Saturday, August 09, 2014

...and sunshine and storm...

...and prayer and singing and fun.  Along the pilgrim way to Walsingham, Auntie was invited to give a talk about St John Paul, and it was an extraordinary experience to be doing this to the line of pilgrims as we made our way along by great fields of sugar beet and banks of fern and bramble. People picked the lovely blackberries - they are so huge and juicy this year, and have arrived so early - as we walked along.

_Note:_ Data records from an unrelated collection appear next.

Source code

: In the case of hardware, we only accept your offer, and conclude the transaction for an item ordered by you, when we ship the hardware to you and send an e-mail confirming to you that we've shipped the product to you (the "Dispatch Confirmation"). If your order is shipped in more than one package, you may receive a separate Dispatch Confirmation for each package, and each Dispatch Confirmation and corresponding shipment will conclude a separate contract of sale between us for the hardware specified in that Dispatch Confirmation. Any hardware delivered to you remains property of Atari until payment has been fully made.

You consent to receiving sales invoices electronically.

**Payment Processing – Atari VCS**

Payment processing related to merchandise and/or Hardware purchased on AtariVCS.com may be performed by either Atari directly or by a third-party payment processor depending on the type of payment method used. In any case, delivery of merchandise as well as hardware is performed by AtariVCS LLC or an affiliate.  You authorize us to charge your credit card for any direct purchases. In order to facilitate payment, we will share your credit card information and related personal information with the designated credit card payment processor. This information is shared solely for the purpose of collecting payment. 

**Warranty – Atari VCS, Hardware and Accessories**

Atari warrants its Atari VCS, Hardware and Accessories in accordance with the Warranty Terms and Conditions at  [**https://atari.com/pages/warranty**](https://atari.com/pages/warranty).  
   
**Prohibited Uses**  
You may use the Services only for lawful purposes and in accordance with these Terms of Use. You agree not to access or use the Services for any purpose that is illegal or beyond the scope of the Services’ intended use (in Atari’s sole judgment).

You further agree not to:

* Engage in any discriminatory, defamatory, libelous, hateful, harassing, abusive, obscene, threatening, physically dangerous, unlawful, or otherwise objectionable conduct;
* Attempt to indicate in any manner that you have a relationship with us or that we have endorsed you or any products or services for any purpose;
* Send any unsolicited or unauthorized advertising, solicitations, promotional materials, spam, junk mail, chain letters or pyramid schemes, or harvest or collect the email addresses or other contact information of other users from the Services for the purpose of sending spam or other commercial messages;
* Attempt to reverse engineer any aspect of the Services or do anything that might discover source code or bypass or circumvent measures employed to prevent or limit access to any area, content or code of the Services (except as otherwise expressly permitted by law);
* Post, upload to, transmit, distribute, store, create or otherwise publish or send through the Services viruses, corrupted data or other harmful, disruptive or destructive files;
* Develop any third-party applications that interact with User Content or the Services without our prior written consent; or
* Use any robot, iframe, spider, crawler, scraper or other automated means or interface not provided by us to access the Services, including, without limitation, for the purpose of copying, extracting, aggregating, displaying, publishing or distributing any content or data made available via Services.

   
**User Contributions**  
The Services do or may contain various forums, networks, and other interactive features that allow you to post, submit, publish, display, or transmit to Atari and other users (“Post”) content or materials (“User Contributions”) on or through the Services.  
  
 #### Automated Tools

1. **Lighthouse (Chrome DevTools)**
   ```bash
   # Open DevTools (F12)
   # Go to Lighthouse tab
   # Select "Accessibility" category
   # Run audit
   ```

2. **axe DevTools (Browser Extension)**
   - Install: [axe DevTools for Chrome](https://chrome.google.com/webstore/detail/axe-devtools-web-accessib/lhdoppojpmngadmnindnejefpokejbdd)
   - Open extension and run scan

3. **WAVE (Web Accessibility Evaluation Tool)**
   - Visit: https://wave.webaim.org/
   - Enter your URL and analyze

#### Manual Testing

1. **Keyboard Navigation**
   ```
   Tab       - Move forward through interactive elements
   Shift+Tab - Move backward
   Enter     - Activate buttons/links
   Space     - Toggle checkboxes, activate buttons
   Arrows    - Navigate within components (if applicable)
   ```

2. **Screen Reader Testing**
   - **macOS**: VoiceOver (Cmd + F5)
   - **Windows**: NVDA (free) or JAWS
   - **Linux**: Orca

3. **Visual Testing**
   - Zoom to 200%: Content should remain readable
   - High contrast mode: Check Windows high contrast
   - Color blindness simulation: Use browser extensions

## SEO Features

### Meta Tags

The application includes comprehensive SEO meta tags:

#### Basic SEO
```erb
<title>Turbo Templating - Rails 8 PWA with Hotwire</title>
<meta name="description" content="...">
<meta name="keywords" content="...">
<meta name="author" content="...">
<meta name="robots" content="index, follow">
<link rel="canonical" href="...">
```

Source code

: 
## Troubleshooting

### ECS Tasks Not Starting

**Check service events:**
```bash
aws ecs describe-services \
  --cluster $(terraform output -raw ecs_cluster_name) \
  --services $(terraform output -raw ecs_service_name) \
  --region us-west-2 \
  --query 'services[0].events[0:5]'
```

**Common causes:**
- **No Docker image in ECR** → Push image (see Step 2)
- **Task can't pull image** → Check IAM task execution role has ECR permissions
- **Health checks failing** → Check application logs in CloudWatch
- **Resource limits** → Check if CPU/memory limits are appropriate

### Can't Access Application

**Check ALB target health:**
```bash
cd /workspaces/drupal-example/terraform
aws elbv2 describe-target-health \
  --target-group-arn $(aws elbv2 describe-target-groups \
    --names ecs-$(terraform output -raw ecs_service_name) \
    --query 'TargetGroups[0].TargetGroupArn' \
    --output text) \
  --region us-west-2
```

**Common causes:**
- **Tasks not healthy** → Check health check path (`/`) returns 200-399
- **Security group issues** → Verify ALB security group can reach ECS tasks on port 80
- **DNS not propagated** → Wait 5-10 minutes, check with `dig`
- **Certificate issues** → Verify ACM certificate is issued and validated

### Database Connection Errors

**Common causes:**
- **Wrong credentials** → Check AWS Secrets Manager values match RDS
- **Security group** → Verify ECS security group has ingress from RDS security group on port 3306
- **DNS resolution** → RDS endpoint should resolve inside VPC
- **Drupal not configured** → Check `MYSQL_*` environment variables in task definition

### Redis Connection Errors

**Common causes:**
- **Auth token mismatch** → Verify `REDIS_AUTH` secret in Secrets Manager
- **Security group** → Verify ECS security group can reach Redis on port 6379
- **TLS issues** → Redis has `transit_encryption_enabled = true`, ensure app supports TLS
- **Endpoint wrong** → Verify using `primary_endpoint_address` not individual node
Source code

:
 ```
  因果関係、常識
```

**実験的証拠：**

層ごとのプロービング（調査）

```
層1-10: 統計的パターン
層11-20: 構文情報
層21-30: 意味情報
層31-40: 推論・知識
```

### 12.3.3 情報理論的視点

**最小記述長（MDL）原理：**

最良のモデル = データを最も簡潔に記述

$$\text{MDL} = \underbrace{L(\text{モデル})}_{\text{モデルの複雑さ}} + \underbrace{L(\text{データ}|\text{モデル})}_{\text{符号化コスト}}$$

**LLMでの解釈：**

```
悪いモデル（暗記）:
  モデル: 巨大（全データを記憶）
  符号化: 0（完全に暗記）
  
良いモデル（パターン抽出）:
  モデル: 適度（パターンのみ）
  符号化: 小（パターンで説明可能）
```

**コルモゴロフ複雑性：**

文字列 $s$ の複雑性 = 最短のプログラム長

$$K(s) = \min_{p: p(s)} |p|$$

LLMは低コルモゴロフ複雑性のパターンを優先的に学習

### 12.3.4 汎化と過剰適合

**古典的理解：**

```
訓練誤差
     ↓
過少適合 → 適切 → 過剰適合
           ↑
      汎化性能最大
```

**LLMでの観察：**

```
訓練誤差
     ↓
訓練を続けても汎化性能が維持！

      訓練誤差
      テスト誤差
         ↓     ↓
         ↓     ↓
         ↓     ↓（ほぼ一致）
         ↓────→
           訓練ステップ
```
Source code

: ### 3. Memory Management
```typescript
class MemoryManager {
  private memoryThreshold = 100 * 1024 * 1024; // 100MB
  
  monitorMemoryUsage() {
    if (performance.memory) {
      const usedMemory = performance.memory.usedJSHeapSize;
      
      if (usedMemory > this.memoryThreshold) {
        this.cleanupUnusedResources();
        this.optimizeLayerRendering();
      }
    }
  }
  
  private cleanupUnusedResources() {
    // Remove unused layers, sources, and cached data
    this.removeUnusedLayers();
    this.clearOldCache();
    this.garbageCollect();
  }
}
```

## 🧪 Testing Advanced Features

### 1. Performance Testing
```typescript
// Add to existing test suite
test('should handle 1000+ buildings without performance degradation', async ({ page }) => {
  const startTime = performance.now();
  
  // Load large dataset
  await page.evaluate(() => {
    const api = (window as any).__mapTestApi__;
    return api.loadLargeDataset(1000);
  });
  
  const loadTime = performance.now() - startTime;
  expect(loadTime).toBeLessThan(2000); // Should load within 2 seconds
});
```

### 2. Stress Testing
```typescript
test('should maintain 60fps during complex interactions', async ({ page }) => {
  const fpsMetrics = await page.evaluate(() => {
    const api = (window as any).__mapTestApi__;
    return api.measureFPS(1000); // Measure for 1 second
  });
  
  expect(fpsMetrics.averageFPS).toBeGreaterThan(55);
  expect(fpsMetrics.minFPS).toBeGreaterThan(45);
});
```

A good number of seminarians among the pilgrims - some for various English dioceses, some for France, one already in the white robes of a Dominican friar.  The pilgrim walk on this first day is 20 miles, and finishes at Swaffham. Here, we rested at the convent school in the town centre - buckets of cold water for sore feet, a young Dominican sister opening a great box of ice-creams for us all,  much talk and laughter. Evening Prayer, and then a hearty supper of  pasta-n-cheese. One of the pilgrims was marking a birthday, and we sang "Happy Birthday" to her, and then the French pilgrims struck up again in French, and then followed Polish, Czech...

As we finished singing, the rain fell. Then it came in torrents, and TORRENTS. We had been sitting under the wide porch of the school sports hall, and fled inside as the storm arrived. I  was due to be taken on to Walsingham, for a meeting of the Ladies Ordinariate Group (LOGS), and the indefatigable Wayne, organiser of the travel/maps/etc for the pilgrim group, saw no reason to change the plan, so off we set in his jeep, water bucketing from the sky. A jeep is a great vehicle for weather like this. I arrived as the rain was lessening, and the LOGS were there, in the lovely peaceful shrine, with wine and a welcome.

2 comments:

Malcolm McLean said...

My John Paul II clematis has been attacked by snails. Twice. They ate it. Being a biochemist, I kidded myself that it would make what we call secondary metabolites in response, to make itself inedible. No, it grew back nicely, then the snails ate it again. I thought it was dead, but there was a tiny bud. A snail ate that.
Following advice, I bought two copper brackets for plumbing pipes. I've made them into a circle and place them round the stem. Apparently copper is highly toxic to snails, and the won't cross it. A tiny leaf has appeared at the base of the stem.

Now it raining again, and the snails will attack. Let's see if the copper ring will hold, and the JPII clematis survive.

Tony Flavin said...

Only you could make a downpour sound so much fun.